**** MATERIAL FOR THIS TASK

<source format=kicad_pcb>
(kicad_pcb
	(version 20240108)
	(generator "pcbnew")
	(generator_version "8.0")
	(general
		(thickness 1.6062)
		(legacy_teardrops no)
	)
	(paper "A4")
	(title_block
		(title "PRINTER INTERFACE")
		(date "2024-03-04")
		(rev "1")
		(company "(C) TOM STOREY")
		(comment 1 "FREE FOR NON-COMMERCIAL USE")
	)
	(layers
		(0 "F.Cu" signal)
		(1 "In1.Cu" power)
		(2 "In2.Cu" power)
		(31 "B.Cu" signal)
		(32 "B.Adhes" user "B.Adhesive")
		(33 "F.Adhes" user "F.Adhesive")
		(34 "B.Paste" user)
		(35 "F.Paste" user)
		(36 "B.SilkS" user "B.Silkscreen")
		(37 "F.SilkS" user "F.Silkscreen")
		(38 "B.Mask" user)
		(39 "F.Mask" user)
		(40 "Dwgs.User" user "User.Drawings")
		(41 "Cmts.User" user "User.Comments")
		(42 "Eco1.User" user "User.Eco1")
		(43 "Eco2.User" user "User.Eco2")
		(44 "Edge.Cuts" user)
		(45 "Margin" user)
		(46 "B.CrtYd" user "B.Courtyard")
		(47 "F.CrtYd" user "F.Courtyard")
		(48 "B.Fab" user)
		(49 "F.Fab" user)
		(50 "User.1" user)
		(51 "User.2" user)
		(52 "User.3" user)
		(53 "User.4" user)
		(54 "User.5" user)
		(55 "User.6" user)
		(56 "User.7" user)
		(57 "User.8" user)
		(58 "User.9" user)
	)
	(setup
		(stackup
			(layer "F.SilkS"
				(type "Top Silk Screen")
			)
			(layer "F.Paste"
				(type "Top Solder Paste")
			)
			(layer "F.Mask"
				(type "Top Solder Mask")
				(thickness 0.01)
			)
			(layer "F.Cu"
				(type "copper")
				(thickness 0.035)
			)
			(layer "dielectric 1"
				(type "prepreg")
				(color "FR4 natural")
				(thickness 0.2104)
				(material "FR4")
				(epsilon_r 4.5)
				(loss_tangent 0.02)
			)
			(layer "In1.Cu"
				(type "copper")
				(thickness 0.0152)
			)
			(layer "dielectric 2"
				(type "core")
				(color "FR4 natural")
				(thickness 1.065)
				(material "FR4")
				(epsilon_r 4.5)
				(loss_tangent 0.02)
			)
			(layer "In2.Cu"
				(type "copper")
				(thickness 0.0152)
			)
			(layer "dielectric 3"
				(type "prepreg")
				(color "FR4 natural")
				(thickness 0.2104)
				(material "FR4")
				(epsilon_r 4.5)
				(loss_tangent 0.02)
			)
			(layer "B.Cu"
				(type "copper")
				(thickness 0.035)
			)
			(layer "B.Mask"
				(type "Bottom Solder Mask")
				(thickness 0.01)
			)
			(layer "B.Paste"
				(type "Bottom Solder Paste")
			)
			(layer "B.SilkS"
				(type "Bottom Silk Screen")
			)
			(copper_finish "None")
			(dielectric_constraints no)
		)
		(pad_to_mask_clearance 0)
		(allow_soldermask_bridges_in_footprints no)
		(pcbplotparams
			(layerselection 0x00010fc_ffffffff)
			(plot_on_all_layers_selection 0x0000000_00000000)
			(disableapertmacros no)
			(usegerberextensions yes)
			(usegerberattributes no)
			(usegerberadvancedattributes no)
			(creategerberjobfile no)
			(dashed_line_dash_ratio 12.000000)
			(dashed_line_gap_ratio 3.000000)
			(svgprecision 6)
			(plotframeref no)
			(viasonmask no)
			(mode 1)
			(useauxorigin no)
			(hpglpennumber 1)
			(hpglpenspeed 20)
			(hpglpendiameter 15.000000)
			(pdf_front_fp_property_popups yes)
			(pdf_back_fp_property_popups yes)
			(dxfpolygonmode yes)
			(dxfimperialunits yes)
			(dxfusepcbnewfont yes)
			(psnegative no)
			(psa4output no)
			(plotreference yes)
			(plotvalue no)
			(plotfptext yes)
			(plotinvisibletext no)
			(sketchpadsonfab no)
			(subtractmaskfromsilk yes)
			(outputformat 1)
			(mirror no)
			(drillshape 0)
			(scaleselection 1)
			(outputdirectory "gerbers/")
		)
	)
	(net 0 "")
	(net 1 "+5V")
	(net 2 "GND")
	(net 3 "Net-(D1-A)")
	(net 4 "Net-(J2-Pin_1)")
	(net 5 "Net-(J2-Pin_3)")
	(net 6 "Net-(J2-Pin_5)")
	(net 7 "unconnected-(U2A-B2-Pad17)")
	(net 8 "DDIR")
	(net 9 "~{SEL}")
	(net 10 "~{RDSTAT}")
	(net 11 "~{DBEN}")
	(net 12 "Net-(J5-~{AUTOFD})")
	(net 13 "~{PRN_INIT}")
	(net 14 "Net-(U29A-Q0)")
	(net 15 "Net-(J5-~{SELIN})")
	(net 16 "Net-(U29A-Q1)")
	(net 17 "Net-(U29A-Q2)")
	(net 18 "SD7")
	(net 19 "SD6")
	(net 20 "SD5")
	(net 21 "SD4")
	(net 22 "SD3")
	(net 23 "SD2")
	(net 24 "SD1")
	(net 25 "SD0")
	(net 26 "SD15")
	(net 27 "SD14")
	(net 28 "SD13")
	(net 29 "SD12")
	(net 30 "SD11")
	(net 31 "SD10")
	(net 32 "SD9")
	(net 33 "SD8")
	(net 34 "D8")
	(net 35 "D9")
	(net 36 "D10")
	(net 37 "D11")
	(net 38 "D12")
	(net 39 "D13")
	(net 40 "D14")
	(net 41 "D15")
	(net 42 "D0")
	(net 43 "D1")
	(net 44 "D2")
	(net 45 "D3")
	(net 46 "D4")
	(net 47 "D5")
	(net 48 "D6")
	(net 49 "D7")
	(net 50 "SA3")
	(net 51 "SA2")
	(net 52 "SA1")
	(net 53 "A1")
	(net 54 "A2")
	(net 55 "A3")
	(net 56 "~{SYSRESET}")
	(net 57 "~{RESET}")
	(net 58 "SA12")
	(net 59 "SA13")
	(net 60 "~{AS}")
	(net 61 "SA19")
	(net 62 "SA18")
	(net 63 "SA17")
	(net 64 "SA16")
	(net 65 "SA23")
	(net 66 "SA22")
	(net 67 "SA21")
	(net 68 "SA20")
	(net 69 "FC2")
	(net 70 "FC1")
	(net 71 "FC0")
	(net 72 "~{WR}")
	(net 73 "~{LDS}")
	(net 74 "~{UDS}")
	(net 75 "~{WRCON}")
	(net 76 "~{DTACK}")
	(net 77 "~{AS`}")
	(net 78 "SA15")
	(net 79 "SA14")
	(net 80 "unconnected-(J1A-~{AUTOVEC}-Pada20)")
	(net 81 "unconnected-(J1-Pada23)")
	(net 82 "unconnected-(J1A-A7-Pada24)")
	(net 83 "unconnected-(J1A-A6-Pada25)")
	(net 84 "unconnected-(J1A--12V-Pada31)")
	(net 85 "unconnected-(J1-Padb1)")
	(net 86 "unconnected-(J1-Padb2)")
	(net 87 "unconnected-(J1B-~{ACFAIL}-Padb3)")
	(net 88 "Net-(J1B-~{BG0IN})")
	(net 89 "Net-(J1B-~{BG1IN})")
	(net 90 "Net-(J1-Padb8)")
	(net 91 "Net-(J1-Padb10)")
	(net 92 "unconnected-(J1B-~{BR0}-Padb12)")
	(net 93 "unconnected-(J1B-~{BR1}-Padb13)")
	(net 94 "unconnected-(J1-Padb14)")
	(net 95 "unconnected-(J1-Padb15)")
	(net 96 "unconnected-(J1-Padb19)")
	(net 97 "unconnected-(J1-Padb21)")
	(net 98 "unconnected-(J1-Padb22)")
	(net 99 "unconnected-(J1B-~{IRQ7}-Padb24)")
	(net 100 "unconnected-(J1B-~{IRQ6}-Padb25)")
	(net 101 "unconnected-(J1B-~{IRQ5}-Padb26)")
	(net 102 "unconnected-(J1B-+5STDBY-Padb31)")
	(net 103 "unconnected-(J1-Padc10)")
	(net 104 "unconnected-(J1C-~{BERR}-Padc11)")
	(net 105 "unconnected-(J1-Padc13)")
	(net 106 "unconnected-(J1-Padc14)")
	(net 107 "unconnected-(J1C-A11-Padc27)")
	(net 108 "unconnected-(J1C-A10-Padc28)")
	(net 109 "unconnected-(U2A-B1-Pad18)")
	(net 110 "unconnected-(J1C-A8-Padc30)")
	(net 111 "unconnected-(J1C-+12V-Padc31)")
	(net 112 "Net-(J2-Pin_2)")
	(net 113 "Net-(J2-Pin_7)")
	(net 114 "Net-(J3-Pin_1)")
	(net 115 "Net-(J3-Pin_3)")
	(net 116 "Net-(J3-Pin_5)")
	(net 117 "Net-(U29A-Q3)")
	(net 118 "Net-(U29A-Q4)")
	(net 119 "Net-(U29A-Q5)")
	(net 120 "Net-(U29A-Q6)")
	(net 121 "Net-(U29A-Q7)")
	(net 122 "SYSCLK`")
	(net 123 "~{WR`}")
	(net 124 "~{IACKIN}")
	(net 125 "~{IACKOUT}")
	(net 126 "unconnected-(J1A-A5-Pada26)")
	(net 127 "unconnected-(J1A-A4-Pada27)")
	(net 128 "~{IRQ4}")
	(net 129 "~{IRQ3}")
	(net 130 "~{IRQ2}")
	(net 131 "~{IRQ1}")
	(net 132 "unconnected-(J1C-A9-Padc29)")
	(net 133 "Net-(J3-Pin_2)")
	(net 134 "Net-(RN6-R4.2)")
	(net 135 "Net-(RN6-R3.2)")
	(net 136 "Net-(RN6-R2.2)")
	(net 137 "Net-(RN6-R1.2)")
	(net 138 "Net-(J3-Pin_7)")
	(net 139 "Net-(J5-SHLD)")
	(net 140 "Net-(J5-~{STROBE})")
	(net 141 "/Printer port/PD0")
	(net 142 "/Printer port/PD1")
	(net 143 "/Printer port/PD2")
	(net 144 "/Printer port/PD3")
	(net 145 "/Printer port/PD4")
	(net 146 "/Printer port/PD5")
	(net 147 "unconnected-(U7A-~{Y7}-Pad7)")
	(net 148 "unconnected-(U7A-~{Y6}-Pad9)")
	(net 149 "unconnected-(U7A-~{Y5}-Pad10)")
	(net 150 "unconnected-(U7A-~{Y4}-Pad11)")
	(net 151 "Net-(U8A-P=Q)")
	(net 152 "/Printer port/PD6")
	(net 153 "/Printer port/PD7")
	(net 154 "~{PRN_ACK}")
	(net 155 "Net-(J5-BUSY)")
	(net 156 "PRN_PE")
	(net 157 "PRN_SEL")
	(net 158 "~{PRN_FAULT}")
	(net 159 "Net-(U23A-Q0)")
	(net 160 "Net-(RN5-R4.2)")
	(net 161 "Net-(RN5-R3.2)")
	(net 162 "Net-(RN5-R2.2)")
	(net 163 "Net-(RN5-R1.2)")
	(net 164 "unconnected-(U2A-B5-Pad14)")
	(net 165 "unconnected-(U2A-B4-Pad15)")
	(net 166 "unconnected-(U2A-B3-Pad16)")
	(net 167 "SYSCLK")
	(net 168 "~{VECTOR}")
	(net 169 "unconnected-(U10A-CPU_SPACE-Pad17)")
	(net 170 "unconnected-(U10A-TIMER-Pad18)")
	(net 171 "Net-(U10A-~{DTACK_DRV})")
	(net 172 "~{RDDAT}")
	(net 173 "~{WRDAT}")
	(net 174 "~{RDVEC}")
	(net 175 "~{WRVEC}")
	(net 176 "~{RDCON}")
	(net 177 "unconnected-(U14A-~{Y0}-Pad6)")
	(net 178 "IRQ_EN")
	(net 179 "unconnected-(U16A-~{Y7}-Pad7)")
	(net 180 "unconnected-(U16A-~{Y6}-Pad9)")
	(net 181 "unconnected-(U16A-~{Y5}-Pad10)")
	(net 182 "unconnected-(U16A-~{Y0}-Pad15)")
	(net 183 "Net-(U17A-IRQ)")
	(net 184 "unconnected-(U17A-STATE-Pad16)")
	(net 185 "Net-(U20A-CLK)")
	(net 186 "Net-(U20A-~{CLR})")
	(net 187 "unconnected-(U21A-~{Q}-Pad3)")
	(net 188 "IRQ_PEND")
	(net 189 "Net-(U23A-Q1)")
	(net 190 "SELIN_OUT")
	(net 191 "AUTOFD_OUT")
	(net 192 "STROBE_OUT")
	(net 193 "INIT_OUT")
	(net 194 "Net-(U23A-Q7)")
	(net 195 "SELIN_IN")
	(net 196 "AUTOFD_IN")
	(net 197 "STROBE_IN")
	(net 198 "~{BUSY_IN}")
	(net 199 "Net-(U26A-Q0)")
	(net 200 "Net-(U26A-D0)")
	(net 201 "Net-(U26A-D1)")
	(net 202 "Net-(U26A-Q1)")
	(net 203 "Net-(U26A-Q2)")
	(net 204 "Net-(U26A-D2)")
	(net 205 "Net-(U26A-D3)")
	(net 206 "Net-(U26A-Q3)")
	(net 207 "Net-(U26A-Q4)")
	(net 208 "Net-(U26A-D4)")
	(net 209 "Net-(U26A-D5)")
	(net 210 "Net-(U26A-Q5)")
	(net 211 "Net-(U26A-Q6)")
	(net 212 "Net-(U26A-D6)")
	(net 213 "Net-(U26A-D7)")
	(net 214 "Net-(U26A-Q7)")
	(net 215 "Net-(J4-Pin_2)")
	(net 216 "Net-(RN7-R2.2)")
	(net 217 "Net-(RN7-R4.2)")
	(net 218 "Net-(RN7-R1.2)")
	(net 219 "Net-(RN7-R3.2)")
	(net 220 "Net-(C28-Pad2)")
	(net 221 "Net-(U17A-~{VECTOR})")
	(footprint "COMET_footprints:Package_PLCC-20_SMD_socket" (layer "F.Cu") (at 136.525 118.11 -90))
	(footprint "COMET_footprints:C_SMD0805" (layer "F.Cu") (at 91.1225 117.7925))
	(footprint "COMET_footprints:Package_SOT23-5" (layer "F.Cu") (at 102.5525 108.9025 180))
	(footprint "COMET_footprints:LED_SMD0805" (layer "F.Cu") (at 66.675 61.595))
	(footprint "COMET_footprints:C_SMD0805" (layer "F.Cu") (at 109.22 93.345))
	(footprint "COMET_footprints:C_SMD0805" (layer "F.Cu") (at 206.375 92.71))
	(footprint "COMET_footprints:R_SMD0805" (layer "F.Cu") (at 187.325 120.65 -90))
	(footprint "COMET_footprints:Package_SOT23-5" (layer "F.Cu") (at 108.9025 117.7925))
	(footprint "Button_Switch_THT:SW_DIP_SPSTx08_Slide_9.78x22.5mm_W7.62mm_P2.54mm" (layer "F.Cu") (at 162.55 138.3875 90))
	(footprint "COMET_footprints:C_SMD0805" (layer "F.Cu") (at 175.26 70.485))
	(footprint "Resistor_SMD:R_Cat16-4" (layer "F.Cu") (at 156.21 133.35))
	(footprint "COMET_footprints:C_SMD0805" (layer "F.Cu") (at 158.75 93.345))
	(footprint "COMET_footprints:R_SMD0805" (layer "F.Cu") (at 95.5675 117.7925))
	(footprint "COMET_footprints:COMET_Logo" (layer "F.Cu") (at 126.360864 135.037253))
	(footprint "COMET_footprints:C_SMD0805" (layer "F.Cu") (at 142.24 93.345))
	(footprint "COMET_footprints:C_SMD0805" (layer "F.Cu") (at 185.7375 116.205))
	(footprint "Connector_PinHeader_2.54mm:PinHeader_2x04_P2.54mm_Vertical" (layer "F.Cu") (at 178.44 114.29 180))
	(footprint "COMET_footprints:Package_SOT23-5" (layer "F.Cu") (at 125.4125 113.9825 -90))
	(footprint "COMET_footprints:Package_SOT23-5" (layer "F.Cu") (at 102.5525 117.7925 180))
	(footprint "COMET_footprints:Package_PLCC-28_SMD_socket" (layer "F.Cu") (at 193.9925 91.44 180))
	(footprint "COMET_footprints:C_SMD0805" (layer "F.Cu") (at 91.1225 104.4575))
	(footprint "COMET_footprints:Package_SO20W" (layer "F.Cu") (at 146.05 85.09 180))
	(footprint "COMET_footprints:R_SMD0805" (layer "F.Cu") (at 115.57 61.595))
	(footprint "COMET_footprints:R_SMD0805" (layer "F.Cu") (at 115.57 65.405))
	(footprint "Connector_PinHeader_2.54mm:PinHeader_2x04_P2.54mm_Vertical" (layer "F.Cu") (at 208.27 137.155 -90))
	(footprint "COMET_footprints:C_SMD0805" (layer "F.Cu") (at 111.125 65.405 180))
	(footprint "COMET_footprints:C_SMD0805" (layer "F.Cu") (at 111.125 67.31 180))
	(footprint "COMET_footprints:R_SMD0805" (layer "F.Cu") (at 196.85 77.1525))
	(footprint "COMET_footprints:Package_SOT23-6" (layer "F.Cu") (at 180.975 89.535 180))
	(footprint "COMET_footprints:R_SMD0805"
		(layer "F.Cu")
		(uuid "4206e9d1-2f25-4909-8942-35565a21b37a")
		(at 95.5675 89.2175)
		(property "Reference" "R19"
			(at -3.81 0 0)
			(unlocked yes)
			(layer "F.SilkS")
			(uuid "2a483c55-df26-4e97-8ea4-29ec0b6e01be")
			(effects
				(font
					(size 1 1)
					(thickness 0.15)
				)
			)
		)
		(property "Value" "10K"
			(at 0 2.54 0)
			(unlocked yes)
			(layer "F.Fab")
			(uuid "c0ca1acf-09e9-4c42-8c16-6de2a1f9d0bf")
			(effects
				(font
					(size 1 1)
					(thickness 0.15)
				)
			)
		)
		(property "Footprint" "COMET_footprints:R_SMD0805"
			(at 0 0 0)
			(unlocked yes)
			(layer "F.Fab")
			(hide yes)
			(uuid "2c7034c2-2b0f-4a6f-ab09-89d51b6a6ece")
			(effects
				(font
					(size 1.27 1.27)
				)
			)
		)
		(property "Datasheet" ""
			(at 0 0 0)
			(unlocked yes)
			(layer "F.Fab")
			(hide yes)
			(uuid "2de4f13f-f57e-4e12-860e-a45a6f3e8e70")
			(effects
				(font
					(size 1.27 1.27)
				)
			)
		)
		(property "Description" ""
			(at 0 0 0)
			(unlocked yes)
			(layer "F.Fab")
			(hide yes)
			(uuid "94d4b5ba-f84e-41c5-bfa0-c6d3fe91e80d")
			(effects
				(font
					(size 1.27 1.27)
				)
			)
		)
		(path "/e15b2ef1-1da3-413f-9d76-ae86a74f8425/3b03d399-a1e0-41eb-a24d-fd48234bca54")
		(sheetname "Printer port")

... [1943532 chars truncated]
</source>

********
**** MATERIAL FOR THIS TASK

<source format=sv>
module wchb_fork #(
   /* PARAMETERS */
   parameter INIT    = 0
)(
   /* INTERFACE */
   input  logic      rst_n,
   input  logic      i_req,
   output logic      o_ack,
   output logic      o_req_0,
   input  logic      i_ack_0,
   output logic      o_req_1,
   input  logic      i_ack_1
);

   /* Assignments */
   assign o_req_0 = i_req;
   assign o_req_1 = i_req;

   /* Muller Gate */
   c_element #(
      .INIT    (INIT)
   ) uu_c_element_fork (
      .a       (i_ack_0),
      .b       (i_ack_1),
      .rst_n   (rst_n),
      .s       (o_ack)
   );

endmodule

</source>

********
**** MATERIAL FOR THIS TASK

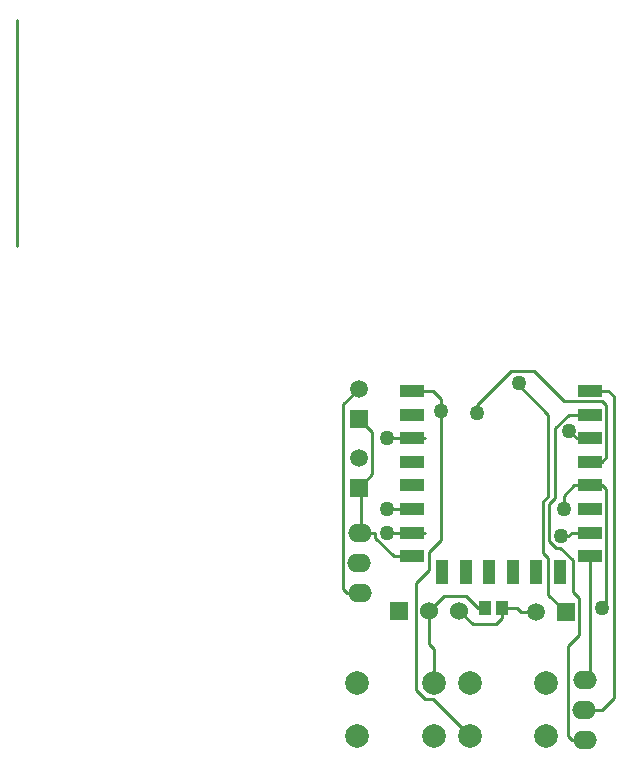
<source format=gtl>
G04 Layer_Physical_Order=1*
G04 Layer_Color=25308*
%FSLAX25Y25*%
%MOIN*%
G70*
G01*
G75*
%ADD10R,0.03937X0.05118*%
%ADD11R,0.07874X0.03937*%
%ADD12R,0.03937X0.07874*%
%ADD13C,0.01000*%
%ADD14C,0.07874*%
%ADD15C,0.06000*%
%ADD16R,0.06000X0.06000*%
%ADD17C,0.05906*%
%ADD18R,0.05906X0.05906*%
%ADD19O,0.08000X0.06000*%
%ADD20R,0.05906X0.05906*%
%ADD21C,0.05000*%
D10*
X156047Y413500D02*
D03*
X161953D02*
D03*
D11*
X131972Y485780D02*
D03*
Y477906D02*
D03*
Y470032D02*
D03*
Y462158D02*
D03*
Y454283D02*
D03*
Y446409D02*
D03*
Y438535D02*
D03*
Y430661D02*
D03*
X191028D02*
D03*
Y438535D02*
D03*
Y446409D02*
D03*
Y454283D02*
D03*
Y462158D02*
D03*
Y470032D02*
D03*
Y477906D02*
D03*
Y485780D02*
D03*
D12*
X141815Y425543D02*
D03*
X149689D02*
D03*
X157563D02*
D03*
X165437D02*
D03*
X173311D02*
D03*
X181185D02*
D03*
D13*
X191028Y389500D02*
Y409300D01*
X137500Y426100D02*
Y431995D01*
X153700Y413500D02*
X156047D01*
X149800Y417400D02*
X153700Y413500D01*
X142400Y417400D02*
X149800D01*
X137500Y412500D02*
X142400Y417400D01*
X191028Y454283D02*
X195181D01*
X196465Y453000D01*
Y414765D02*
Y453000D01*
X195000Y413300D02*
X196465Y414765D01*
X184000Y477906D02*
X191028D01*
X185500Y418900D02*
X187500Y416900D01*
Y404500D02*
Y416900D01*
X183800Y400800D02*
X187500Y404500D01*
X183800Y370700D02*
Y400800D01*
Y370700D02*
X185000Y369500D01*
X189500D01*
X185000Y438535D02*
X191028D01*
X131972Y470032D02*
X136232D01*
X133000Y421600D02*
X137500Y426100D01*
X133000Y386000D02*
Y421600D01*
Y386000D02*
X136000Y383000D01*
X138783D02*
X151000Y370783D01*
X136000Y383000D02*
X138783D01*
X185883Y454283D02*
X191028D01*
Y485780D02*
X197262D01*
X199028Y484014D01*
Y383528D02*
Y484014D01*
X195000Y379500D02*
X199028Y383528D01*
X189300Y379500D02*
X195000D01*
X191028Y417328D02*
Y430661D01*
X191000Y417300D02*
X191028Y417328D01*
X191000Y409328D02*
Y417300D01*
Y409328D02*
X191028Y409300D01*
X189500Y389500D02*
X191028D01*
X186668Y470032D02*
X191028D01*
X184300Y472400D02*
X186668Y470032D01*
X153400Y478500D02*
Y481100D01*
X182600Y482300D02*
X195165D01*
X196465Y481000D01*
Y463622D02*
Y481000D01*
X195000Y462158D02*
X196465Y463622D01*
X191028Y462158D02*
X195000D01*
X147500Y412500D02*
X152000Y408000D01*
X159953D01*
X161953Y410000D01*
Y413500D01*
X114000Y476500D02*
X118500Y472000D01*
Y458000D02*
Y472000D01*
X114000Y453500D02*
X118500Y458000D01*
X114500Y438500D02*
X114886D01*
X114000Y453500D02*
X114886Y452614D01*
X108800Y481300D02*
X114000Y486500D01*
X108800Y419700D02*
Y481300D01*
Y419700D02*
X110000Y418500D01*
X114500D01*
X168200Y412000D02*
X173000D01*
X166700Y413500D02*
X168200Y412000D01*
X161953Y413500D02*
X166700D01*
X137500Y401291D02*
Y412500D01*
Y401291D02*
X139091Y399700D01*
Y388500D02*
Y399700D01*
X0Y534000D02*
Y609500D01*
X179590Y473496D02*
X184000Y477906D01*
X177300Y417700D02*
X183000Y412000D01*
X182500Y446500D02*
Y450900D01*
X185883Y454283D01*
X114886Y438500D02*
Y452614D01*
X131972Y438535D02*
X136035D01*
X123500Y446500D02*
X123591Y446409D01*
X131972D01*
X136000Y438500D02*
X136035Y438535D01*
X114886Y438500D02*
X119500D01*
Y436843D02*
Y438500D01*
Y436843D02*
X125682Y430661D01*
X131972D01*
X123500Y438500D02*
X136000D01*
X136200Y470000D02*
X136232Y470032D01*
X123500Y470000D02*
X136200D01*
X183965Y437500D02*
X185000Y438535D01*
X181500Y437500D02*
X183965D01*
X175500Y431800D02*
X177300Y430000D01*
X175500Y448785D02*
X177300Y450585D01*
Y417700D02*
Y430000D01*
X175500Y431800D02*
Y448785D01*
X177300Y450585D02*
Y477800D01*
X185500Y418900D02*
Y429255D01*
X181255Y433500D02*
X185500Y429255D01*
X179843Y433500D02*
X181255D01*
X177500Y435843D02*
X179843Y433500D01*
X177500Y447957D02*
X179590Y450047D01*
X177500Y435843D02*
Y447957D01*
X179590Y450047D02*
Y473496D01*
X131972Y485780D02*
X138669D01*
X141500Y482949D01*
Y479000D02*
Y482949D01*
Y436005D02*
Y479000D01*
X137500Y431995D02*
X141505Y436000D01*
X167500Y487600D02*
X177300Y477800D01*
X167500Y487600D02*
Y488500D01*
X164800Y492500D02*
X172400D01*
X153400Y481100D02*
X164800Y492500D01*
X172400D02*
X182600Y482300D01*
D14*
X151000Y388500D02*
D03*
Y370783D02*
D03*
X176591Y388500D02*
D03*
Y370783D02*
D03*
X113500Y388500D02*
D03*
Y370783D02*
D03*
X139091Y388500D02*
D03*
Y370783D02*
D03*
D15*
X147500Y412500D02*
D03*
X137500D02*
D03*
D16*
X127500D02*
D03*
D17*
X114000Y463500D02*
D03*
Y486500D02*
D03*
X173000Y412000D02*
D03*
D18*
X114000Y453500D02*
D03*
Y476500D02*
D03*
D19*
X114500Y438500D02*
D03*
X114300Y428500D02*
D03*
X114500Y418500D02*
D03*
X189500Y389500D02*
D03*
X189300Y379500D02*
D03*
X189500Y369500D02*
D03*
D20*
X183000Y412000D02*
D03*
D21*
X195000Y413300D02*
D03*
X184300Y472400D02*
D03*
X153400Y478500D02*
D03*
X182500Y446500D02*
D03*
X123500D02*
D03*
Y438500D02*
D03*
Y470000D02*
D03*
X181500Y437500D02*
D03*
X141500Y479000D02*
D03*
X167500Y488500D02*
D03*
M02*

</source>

********

§ **WORK TO COMPLETE**: Look over the records above and say, with no extra words, how many lines include "Courtyard".

§ **SOLUTION FOR THIS PROBLEM**: 2